An inclusive environment
Often we work in far from perfect buildings, sometimes we can modify them and sometimes we cannot. However, the quality of the atmosphere created by the staff is the most important factor in creating a healthy environment for learning. Confident staff who feel welcome and valued in their place of work will find it much easier to welcome and value children, parents and visitors.
Inclusion means more than complying with statutes or codes of practice. It means making positive statements about everybody's worth in what we do and say as well as in what level of care we provide. All provision across the centre is based on the shared principles in our learning and teaching policy, our behaviour policy and inclusion policy.
At Tamworth, like everywhere else, we don't get it right all the time. We all have days when we feel we could have been more supportive of a colleague, child or parent, but we do value the connections between each other and all the different aspects of our demanding jobs. NW Since writing this article, Helen Moylett has left Tamworth Early Years Centre to become one of the 12 regional directors for the Foundation Stage appointed by the DfES
Starting points to good practice
Use the following questions as starting points for reflecting upon and developing your practice in supporting practitioners working with under-threes:
* Could you be more creative with time management, for example, setting up more efficiently each morning could free up some valuable time?
* Have you considered ways for all staff to meet together sometimes, even if this requires juggling shifts?
* Have you considered your own attitudes? What messages do you give to staff when you meet them?

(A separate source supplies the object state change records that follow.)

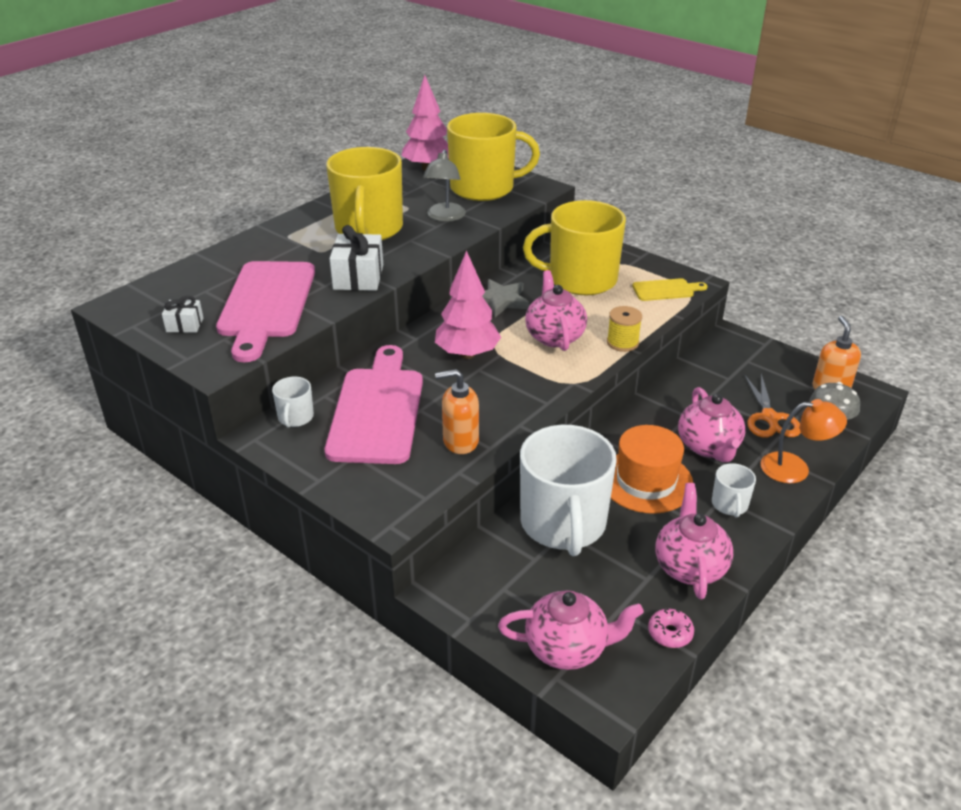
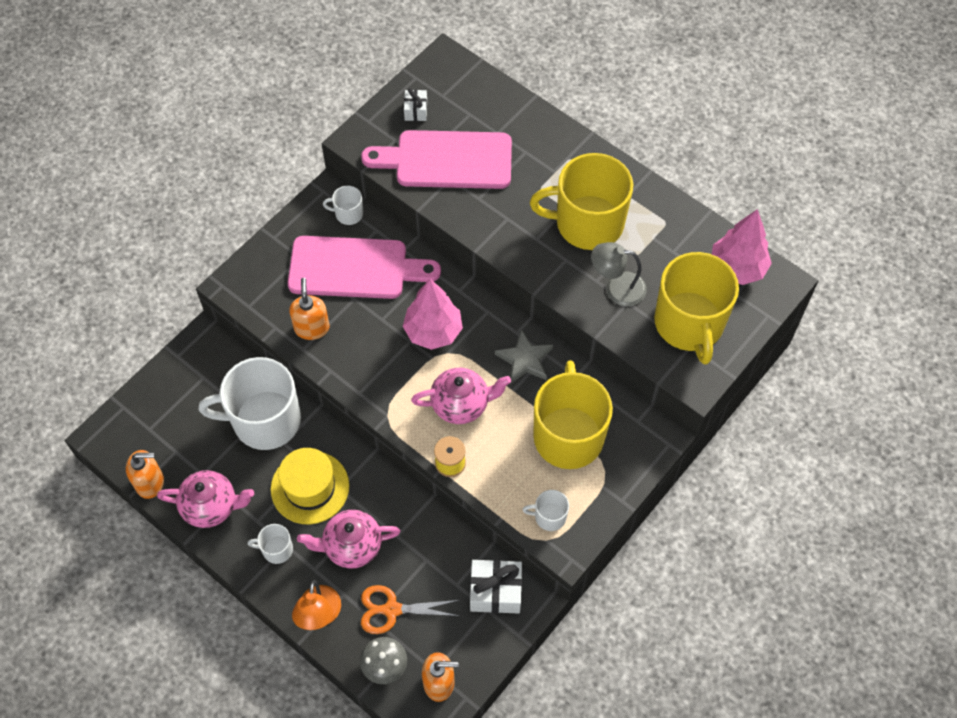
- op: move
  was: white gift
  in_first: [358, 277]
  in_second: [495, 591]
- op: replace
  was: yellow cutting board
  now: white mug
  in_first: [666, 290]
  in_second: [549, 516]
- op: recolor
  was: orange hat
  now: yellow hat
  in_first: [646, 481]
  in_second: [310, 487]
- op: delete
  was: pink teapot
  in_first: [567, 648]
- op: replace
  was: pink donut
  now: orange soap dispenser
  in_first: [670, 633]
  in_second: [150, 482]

* Do staff know that you value them? How can you tell?
* How confident are staff in talking with parents about Birth to Three Matters? How have you managed the introduction of the framework?
* Are you knowledgeable about the learning and development of under-threes? Have you considered your own professional development in this area?
* Do you know what individual staff members find challenging in their day-to-day work?
* Could you find funding for staff development? Have you explored all sources of funding?
* Do you have access to policy makers in your own organisation, locally or nationally? Have you discussed the needs of under-threes staff with them?